Applying Classical Liberalism and Libertarianism to a New Product
Let us go back to my circle example. Let us imagine that I designed a new product and let’s call this product the wheel. I used my own materials to produce a number of wheels and now I am considering selling or renting some of them to others.
First, I want to make sure no one sees my wheels before I sell or rent them. If someone sees them, he or she can use this information to produce their own wheel. Their acquisition of this knowledge would not violate any of the libertarian principles if, for example, they saw my wheels while visiting my neighbour for a cup of coffee. They did not intrude into my property whatsoever, and if they want to use their own resources to replicate what they saw in my yard, that would be a perfectly legitimate use of their own resources.
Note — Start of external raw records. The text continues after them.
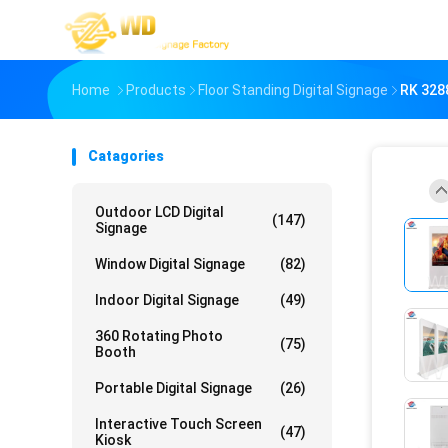
Home
Products
Floor Standing Digital Signage
RK 328
Catagories
Outdoor LCD Digital
(147)
Signage
Window Digital Signage
(82)
Indoor Digital Signage
(49)
360 Rotating Photo
(75)
Booth
Portable Digital Signage
(26)
Interactive Touch Screen
(47)
Kiosk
Second, I may want to make sure that the users of my wheels follow certain practices. This also implies that I would prefer renting the wheels over selling them. Renting would allow me to have some control over the renters’ use of the wheels. I can put different conditions in a contract, which the potential renter can either accept or reject. For example, I can ask that the renter does not produce any wheels in the future. I can specify how different any potential product produced by this person would have to be for me not to consider it a copy of my wheel.
I could even specify areas where the wheel can be used. Alternatively, I could simplify the contract and just require my renter to prevent any replication of my wheel. This would compel the renter to use the wheel only in spaces where the owner of the space can offer guarantees that no such replication would occur.
Critics may say that it would be nearly impossible for the renter to prevent any replication by third parties. This, however, may or may not be true. If it was true, I would take this into account and design a contract that I think would be acceptable to a potential renter. While I would like to prevent any replication of my wheel by third parties, if it is practically impossible to prevent legitimate replication (i.e., replication that occurs in the absence of violation of anyone’s property), then, let it be so.
The point here is not that the classical liberal and libertarian principles can ensure all my desires regarding the potential replication of my wheel are met. It simply means that these principles provide a mechanism by which a creator of a new product can have some control over its future use by others.
The concept of intellectual property is flawed. It is flawed because it does not have clear, objective limits, and it is in contradiction with the concept of ownership over physical objects. This is why this concept can only result in arbitrary standards that are based on the subjective judgement of whoever determines the limits of intellectual property. However, it is not true that if we abandon the idea of intellectual property, we also must accept all forms of copying and replication of new products. Classical liberalism and libertarianism contain clear principles for separating legitimate kinds of copying from the illegitimate ones.